• _Extracted text_:
**********
Contrast the Democrats’ messaging vs. the GOP’s.  The Republicans clearly stated the Ground Zero Mosque (it’s not true, but it sure is catchy) should not be there, period.  Dems are all over the map on the issue and are, once again, harming their own credibility by not communicating consistently.

Once again:  Please Dems, try communicating consistently.  You don’t have to agree with every issue every time, but like it or not, this has captured the world’s headlines and is therefore a major issue.  Please oh please, just once, try to stay on the same page, at least with the big items like this one?  Please?

Shocking News — Democrats Don’t Communicate Well

August 16, 2010

I’ve been pretty busy lately and had to take a brief hiatus from blogging.  But now I’m back, and evidently I picked a great day to start up again.

There has been a lot of controversy surrounding the so-called “Ground Zero Mosque” being built a few blocks away from the World Trade Center site.  I’m not going to discuss my position on the building, but rather the Democrats’ painfully inconsistent and incoherent messaging surrounding this hot-button issue.

To make a long story short, President Obama recently stated that he supports the building of the Islamic Community Center (it’s not actually a Mosque, but rather a YMCA-type building) in spite of the fact that a majority don’t want it built there.  Obama took a huge political risk in bucking majority opinion, but that’s not really the issue here.
**********
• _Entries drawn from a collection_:
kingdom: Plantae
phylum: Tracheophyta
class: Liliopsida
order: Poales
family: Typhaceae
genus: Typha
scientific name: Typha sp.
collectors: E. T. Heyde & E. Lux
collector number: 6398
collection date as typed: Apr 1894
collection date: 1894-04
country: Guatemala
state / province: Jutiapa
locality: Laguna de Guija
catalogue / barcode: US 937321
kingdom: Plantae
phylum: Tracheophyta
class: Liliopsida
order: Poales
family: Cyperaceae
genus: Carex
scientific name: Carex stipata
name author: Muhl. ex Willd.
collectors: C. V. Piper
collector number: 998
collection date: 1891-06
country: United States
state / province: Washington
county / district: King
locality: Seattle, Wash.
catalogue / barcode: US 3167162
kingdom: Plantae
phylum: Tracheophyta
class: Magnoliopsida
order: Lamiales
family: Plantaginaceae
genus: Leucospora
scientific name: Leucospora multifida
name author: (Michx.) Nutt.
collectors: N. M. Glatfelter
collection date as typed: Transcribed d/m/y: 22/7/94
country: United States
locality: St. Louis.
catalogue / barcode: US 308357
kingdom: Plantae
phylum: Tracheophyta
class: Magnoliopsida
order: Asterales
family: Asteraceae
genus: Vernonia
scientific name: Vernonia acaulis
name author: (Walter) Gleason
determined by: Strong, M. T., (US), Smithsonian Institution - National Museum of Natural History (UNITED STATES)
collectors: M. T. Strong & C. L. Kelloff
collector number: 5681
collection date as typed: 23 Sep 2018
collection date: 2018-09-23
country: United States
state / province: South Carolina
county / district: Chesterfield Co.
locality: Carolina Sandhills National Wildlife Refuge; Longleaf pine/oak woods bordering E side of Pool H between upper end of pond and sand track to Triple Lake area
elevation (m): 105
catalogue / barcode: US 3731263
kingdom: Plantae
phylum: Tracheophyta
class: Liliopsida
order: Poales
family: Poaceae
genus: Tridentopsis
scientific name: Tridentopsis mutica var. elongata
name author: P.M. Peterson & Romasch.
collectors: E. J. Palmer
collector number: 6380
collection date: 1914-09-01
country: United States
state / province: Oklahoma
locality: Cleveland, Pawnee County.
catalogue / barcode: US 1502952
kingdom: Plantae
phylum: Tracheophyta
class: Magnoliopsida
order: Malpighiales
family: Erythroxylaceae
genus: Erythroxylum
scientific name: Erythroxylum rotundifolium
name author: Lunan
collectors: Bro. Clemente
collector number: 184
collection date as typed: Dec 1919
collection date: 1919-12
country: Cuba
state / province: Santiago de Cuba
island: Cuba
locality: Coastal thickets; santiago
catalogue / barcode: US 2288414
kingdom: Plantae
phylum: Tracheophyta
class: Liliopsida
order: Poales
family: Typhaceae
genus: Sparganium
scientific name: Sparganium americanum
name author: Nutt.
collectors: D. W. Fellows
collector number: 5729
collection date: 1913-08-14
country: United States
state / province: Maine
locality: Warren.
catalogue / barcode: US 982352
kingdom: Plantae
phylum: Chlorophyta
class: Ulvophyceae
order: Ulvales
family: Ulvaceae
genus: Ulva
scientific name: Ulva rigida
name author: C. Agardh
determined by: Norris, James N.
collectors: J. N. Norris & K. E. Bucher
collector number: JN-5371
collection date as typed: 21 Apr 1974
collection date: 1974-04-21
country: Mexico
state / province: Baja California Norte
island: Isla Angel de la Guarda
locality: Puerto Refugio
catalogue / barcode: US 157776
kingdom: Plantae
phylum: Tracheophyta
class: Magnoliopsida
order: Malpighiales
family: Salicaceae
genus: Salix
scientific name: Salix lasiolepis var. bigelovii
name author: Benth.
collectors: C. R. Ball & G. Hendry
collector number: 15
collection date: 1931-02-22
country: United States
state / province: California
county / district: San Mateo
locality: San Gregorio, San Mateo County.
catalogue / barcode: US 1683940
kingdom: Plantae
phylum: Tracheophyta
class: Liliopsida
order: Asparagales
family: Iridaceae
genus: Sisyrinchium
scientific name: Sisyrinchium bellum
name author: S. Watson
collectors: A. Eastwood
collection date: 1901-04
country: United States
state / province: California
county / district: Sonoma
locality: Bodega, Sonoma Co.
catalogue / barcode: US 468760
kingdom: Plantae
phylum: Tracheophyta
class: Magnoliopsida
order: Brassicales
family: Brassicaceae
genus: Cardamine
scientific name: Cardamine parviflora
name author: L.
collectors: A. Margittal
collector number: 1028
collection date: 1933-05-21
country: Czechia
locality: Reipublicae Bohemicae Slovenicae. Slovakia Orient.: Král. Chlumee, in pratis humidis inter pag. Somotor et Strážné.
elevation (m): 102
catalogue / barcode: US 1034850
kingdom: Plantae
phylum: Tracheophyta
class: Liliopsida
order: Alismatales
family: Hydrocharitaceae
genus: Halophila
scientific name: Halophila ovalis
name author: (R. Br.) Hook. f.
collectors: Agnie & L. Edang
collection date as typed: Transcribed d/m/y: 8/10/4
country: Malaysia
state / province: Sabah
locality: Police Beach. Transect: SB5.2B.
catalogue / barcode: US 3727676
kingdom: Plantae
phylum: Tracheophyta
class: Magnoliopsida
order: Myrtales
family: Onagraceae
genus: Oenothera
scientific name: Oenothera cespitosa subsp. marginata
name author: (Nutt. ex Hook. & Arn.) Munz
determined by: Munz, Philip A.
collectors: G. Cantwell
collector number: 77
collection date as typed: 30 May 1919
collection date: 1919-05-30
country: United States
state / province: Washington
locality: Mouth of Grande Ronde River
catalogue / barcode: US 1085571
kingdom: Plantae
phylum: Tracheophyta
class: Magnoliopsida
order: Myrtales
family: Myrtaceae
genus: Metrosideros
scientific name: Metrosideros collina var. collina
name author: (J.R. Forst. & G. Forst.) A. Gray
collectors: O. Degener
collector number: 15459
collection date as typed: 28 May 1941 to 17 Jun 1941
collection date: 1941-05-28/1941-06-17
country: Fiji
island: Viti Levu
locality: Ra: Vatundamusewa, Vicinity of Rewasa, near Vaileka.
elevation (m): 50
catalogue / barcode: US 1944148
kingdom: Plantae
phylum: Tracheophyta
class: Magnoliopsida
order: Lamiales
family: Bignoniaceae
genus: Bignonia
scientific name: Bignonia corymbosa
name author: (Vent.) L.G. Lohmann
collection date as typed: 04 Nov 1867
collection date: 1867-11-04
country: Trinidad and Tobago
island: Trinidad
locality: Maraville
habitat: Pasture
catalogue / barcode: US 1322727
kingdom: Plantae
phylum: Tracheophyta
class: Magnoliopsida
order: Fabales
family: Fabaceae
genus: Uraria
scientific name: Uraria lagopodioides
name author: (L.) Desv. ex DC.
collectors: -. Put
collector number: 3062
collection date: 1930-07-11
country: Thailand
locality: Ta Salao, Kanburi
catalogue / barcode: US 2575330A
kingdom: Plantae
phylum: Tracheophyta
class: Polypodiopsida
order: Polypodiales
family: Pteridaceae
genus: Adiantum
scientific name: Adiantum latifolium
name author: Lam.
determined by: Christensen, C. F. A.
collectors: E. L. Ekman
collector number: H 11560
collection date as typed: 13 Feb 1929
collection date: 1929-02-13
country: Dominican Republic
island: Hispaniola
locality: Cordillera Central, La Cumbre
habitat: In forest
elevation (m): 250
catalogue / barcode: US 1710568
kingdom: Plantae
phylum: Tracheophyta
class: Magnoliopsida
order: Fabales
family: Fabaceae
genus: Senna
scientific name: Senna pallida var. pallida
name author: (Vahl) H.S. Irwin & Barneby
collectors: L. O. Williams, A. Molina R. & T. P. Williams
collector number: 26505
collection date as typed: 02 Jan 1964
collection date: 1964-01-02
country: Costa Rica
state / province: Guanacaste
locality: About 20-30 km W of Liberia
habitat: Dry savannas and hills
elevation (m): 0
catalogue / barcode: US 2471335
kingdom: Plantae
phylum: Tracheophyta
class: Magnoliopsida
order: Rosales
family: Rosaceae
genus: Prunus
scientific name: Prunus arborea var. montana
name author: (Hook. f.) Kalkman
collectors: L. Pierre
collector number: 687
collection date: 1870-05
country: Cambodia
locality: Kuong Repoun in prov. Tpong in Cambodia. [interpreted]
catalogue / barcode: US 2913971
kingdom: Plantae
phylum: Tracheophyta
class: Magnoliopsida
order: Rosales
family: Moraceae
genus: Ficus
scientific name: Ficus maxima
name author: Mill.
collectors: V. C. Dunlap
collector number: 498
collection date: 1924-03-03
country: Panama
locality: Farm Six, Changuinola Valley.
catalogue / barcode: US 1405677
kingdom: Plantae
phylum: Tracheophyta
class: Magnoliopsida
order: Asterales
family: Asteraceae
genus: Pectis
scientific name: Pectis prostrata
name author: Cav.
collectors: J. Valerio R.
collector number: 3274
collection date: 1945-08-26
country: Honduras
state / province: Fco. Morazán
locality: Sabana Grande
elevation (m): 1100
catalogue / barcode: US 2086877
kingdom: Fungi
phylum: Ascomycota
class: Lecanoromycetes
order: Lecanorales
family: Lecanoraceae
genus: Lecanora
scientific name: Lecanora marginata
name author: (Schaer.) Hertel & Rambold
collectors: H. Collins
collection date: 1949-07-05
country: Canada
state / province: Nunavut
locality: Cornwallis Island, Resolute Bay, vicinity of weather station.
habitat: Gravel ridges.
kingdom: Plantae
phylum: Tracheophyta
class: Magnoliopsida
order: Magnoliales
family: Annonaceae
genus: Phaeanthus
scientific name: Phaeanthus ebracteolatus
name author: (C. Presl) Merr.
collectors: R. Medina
**********
• _Exercise instructions_:
A: In the blog post on the Democrats' messaging, what does the author say the Islamic Community Center actually is?
B: Transcribe the part of the blog post on the Democrats' messaging that opens with the words containing "Shocking News —" and closes with "this hot-button issue.".
C: Go on with the blog post on the Democrats' messaging from where it stops.

• _Answers_:
A: It is a YMCA-type building rather than a mosque.

B:
Shocking News — Democrats Don’t Communicate Well

August 16, 2010

I’ve been pretty busy lately and had to take a brief hiatus from blogging.  But now I’m back, and evidently I picked a great day to start up again.

There has been a lot of controversy surrounding the so-called “Ground Zero Mosque” being built a few blocks away from the World Trade Center site.  I’m not going to discuss my position on the building, but rather the Democrats’ painfully inconsistent and incoherent messaging surrounding this hot-button issue.

C:
The issue is that Senate Majority Leader Harry Reid (D-NV) came out today to voice opposition to the building, demonstrating once again that Democrats are painfully inconsistent with their messaging and their decision-making.

Oh Democrats, Democrats, Democrats.  For once, would you please take a position and stick with it?  I know if you get five Democrats in a room you’ll end up with about 15 different opinions, but when two leaders from the same political party take opposing views on an unpopular issue, that does not help you.  It leaves voters scratching their heads, wondering who — or rather, what — they are voting for.

It’s really not that hard folks:  if you take a principled but unpopular stand about an issue, people will respect you.  If you are divided and don’t stand for something consistently, it tarnishes your brand and confuses people.

So please, please oh pretty please, try to communicate consistently for once.  Just once?  Please?  You’re killing me here!

BP Literally Sides with Terrorists

July 14, 2010

The headline is not an exaggeration, and it is not hyperbole:  BP actively promoted the release of Lockerbie bomber Abdelbaset al-Megrahi in order to finalize plans for a major drilling project in Libya.

I don’t think I need to comment on this, or make any righteous rants about good communications vs. good decisions.  It just stands on its own, doesn’t it?

“Just Do the Right Damned Thing”

July 14, 2010

In case you haven’t noticed from my previous blog posts, I strongly encourage people and firms to communicate honestly by getting to the core of what you are trying to accomplish with as few words as possible.  This video captures the kind of honest, straightforward communication I’ve been ranting about, and is probably one of the most compelling things C-Span has ever aired.  The message cuts through all the spin and hits you right in the gut:  People are suffering in the gulf.  Things will likely get worse before they get better.  And people need help.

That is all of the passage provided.